OT: vpn questions (stops using my internet connection and starts using the gateways?)

Scot L. Harris webid at cfl.rr.com
Fri Jul 23 22:31:29 UTC 2004


On Fri, 2004-07-23 at 17:07, Christopher J. Bottaro wrote:
> my system admin says split tunneling should be enabled.  now i've been
> searching for near half an hour on how to enable split tunneling and split
> dns on the cisco linux vpn client.  any ideas?
> 
> thanks.

I have not used the cisco software so I don't know how to set it up
there.  

In the Checkpoint secure remote I believe options of that type including
the DNS server IP etc were actually transfered to the client from the
firewall that accepted the VPN connections.  

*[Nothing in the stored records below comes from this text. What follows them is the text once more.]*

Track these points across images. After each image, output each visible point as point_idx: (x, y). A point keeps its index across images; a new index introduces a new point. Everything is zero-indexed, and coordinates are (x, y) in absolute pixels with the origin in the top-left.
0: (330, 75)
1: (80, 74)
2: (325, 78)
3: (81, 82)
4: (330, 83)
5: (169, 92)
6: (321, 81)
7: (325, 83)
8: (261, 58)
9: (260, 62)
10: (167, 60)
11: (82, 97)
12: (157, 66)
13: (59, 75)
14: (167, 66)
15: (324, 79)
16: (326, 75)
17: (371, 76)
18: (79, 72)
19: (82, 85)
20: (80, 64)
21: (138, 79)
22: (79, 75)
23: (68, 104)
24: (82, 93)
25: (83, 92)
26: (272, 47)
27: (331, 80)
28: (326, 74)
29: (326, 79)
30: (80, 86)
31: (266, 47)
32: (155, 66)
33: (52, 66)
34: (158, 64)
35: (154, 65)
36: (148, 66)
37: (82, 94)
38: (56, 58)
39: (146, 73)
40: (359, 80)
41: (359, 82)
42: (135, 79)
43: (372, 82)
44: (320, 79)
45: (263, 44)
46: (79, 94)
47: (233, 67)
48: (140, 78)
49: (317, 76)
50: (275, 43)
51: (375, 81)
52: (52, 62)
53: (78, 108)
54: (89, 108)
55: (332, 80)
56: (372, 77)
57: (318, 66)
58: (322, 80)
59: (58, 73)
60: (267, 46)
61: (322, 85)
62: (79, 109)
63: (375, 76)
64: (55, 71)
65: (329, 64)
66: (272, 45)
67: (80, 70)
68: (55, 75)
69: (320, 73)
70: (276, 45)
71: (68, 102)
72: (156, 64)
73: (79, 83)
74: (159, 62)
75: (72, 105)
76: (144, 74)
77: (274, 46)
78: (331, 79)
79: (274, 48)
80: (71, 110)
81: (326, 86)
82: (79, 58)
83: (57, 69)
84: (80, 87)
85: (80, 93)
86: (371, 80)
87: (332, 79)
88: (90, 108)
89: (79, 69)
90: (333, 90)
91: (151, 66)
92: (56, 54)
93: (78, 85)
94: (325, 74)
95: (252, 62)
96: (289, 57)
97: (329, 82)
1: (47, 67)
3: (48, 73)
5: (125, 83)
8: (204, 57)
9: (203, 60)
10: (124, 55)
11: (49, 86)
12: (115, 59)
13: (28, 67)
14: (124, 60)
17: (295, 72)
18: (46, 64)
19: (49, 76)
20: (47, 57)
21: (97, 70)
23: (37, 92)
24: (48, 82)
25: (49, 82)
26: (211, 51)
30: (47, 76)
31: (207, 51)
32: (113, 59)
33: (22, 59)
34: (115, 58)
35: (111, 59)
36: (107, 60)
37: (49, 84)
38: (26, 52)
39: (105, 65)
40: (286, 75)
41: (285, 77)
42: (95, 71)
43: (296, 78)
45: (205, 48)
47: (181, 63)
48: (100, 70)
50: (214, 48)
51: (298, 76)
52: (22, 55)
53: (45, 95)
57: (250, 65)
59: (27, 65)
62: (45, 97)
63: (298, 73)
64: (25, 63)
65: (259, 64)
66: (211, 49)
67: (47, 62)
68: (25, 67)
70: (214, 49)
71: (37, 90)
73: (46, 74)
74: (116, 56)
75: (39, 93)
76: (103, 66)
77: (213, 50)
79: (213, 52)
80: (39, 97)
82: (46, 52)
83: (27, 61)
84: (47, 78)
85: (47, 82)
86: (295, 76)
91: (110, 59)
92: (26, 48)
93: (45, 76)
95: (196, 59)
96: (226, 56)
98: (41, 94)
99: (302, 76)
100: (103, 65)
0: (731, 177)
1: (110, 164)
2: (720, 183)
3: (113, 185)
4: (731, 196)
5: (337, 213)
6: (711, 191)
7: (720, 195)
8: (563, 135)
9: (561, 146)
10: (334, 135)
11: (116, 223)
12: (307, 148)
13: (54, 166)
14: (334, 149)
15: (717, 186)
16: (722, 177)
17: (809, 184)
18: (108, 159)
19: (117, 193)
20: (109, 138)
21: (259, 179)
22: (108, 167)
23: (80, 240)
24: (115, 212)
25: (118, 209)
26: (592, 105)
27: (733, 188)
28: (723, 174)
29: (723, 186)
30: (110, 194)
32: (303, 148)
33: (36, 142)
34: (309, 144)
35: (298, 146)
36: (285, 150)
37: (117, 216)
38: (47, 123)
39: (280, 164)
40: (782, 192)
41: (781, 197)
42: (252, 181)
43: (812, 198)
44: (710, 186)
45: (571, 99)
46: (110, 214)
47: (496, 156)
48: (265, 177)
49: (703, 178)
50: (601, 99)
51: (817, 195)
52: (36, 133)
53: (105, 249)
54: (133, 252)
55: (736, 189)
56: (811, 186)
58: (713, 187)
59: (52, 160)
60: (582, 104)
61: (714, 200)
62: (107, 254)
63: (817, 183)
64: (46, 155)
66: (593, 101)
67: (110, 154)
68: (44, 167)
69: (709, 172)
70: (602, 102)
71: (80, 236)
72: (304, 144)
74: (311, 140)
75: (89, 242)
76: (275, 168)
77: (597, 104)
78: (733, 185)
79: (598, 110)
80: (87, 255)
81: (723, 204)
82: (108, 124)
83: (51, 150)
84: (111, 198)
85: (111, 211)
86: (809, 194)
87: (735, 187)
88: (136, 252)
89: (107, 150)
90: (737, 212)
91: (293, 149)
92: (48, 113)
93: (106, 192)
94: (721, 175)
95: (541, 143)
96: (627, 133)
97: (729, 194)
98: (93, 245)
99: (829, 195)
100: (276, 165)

By doing it that way the admin can insure their policy is being used. 
In this case it could be a security breach if your companies policy said
no split tunneling was permitted and each user could just toggle an
option on their laptop.

If it is enabled check your routing table (netstat -rn) and your
resolv.conf file to see which DNS entries you are pointing to.  I would
expect you to have a new route in your routing table pointing to your
companies intranet.  It has been awhile but I think secureremote wedged
itself in the TCP stack such that it could intercept packets and
redirect them based on its policy, encrypting them as it goes.  If the
policy permits split tunneling it would direct only packets going to the
security domain through the VPN tunnel to your intranet.  All other
packets would be passed on the TCP stack to be handled as they normally
would.

Now Cisco could be doing this completely different but I think all this
stuff has to work in a similar fashion even if the details are a little
different.

You may want to quiz the network admin some more.  

Sorry I can't be of more help.
-- 
Scot L. Harris
webid at cfl.rr.com

COBOL:
	An exercise in Artificial Inelegance.